» WHAT YOU HAVE TO DO: Gather every row below that contains the string "from" and copy each one in full. Treat uppercase and lowercase as different.
── TASK MATERIAL
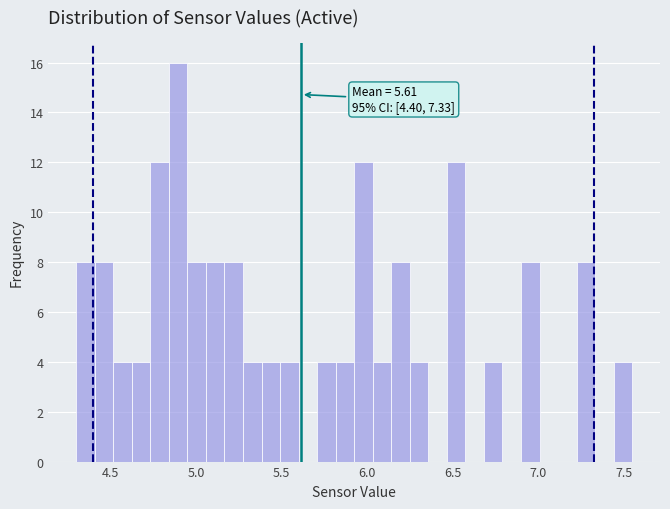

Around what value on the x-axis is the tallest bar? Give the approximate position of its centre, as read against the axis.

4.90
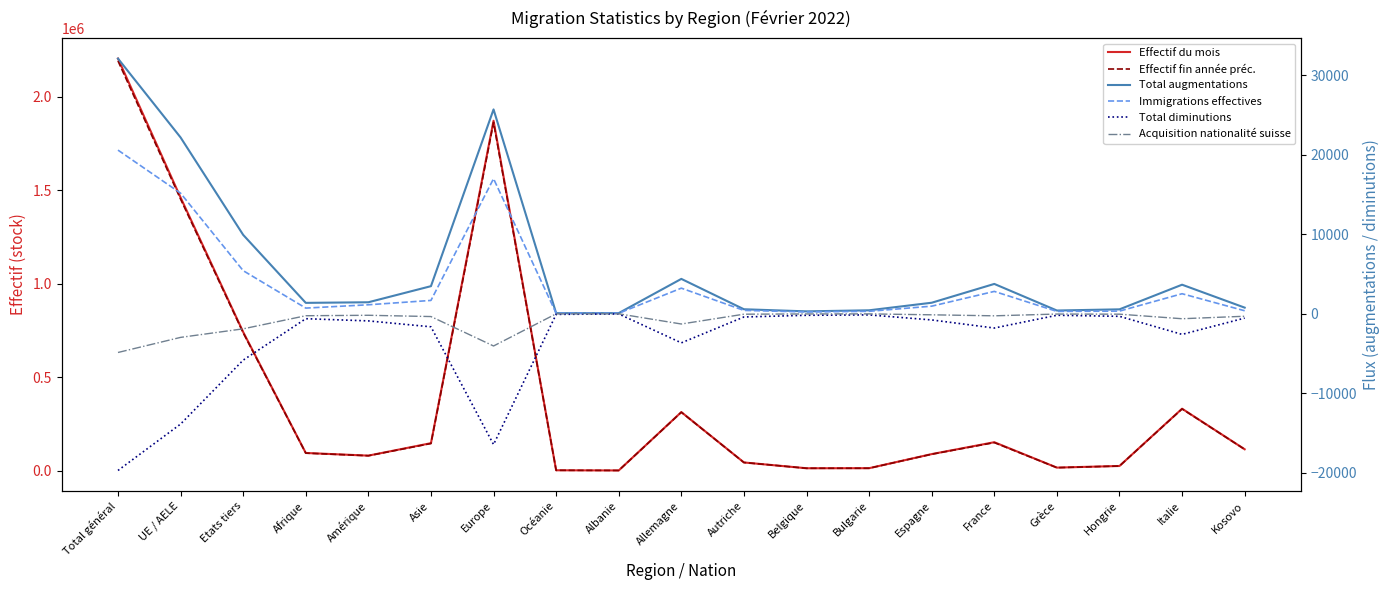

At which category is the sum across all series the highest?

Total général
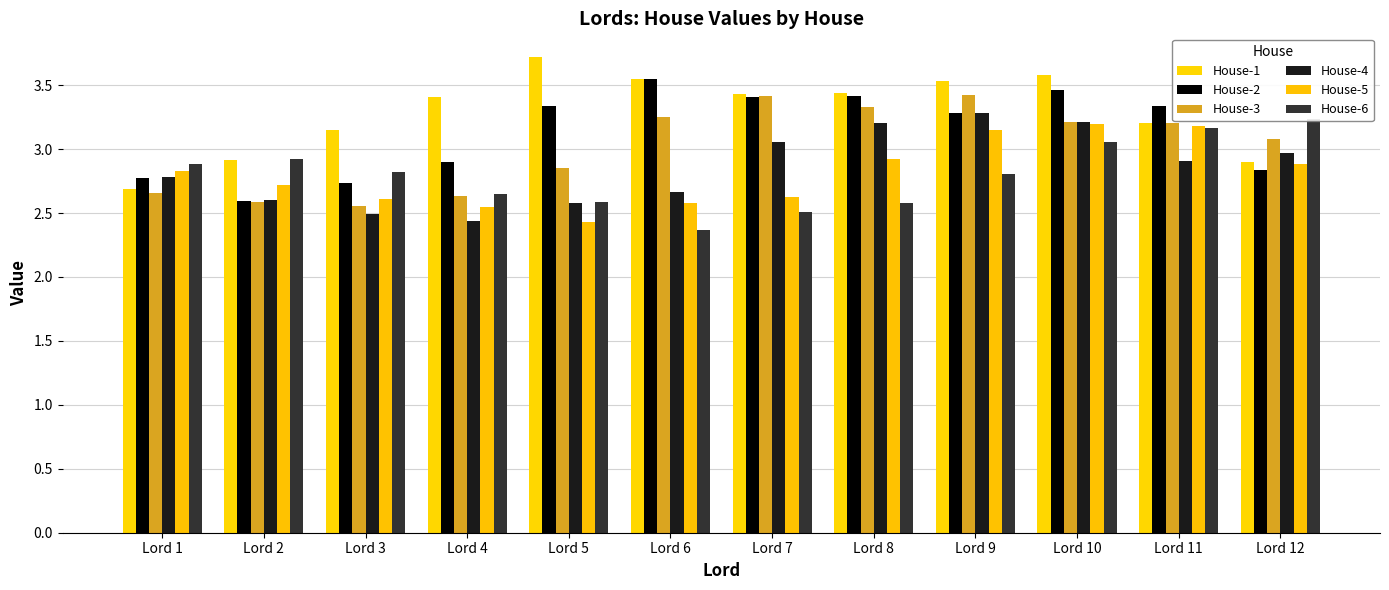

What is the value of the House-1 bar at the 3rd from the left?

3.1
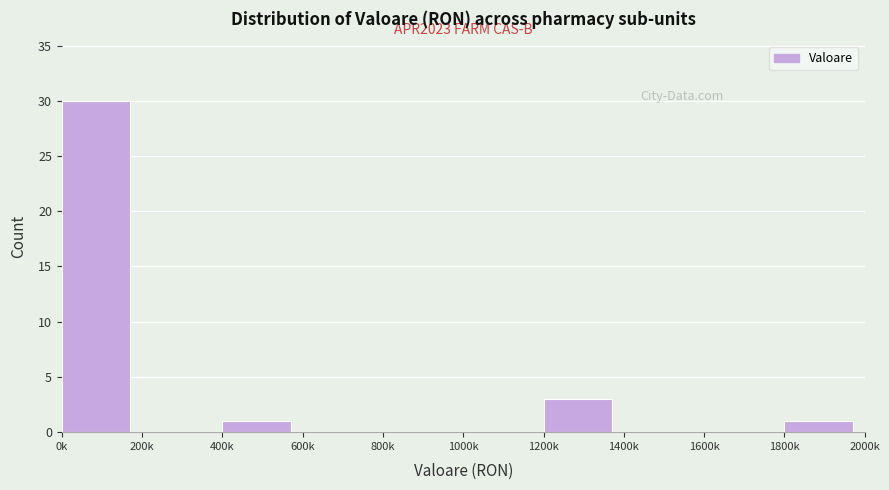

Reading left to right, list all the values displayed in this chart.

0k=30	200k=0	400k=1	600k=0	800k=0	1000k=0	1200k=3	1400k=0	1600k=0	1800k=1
────
── TASK MATERIAL
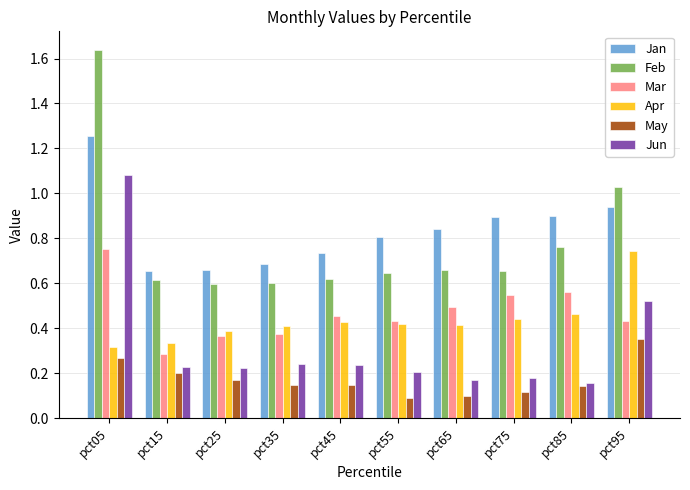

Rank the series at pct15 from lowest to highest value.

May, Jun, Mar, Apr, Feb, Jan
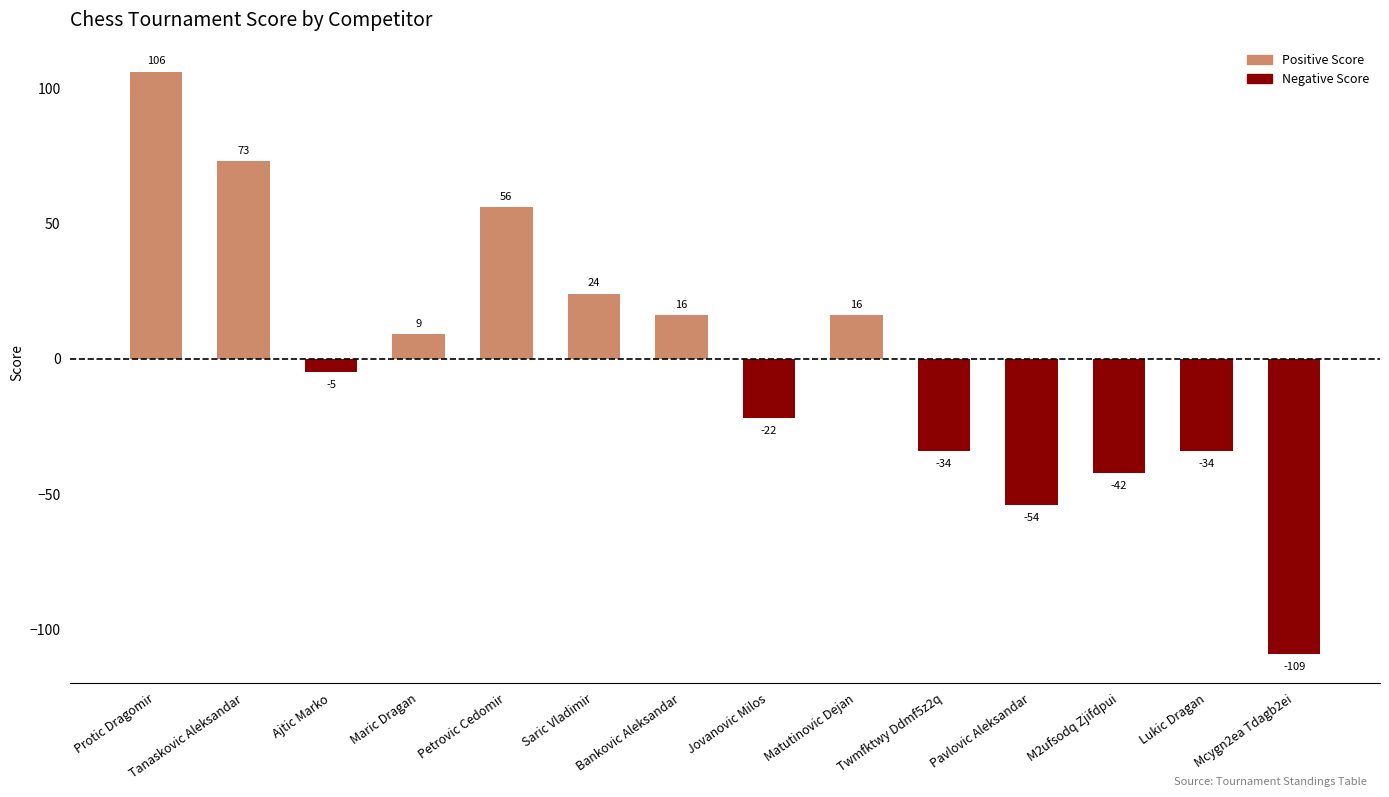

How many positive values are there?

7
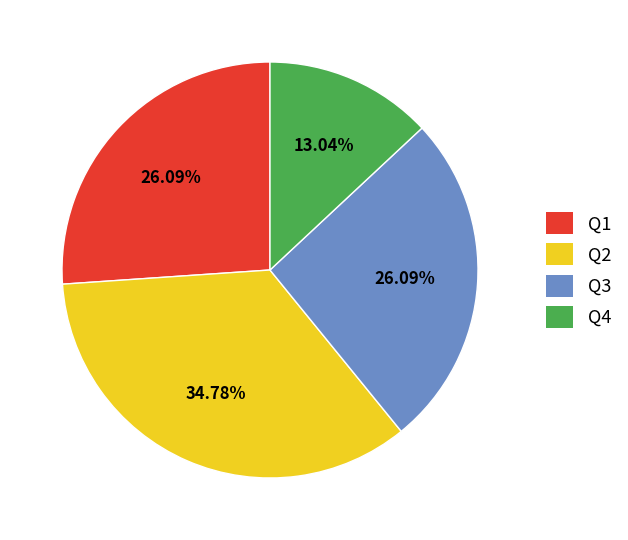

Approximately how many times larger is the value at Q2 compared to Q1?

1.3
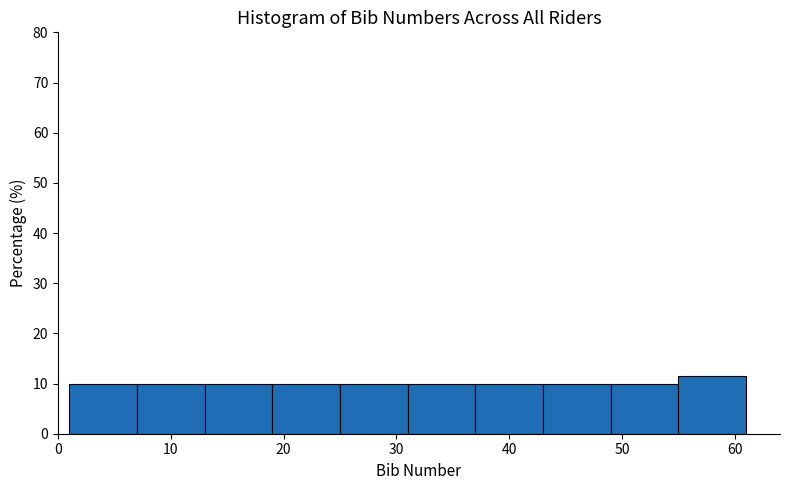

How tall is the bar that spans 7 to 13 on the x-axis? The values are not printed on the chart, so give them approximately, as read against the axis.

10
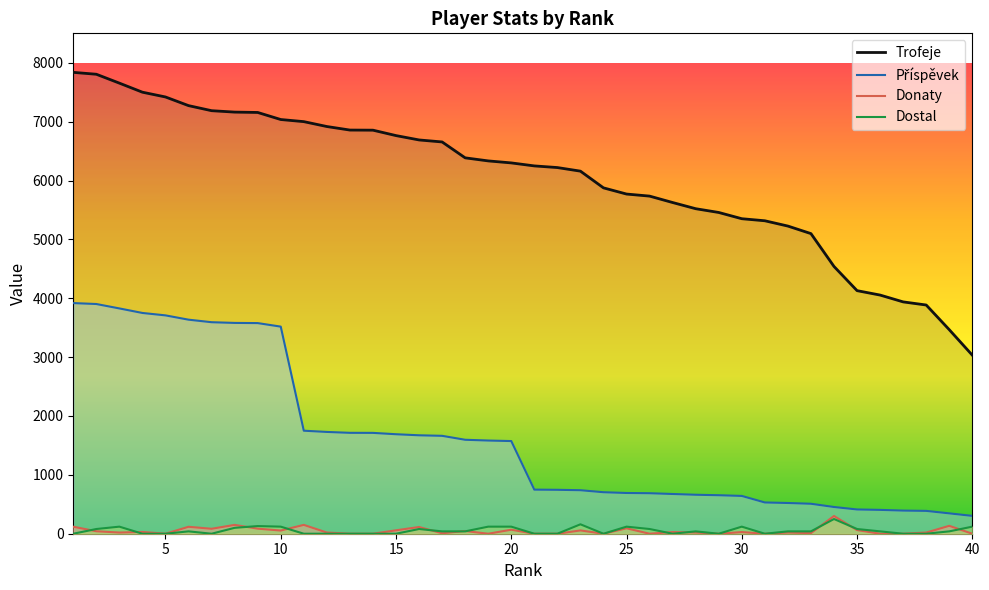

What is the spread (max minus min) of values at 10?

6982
────
» FINISHED TASK:
What is the value of the House-1 bar at the 3rd from the left?
Rank the series at pct15 from lowest to highest value.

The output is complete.